With the Miami Heat, LeBron had a much more comparable supporting cast to Jordan's Bulls. I will be the first to tell you that LeBron had an extraordinarily disappointing Finals in 2011, while Dirk Nowitzki had Germans and LeBron haters around the world rejoicing. With that said, he went to the Finals every single year that he played for the Heat. While the first loss to the Mavericks was largely on LeBron, the only other time he lost with the Heat, his pal D Wade was not the same player due to injuries. He played in 54 regular season games in 2014, was not an All-NBA selection, and didn't average 20 points per game for the first time since his rookie season ten years earlier. Chris Bosh averaged 16.2 points and 6.6 rebounds that year. That dude was a bona fide Zydrunas Ilgauskas by 2014. LBJ's supporting cast was good but not great and they still went to 4 straight Finals, something Jordan never did.
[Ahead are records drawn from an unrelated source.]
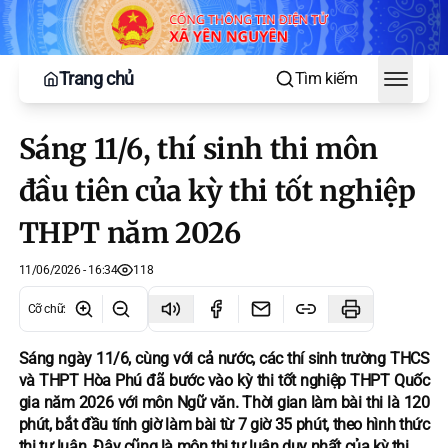
Trang chủ
Tìm kiếm
Toggle
Sáng 11/6, thí sinh thi môn
đầu tiên của kỳ thi tốt nghiệp
THPT năm 2026
11/06/2026 - 16:34
118
Cỡ chữ
:
Sáng ngày 11/6, cùng với cả nước, các thí sinh trường THCS
và THPT Hòa Phú đã bước vào kỳ thi tốt nghiệp THPT Quốc
gia năm 2026 với môn Ngữ văn. Thời gian làm bài thi là 120
phút, bắt đầu tính giờ làm bài từ 7 giờ 35 phút, theo hình thức
thi tự luận. Đây cũng là môn thi tự luận duy nhất của kỳ thi.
Again, even with the Heat, comparing LeBron's greatness to Jordan's is more complicated than the end result of the season.

Long story short, rings are so much more about the team than the individual. So let's please stop using rings as a primary measure of how good a player is. If everybody wants to keep doing that when they talk about Jordan versus LeBron, we should look at what Bill Russell did in his career. Hell, take a close look at Robert Horry while you're at it. In my view, we should instead be taking a closer look at people like Wilt Chamberlain and Magic Johnson. When analyzing what players do for a team, there is so much more to it than if the end result was a ring or not. Nobody has scored 100 points in a game or averaged 50 and 25 for a season recently. Because of stats like that, until the day somebody actually takes a group of Joe Schmo's like Tiago Splitter, Rasho Nesterovic, Kwame Brown, and Stanislav Medvedenko to an NBA Finals and walks away with a ring, the debate of who is the true GOAT of the NBA will forever be up in the air to me.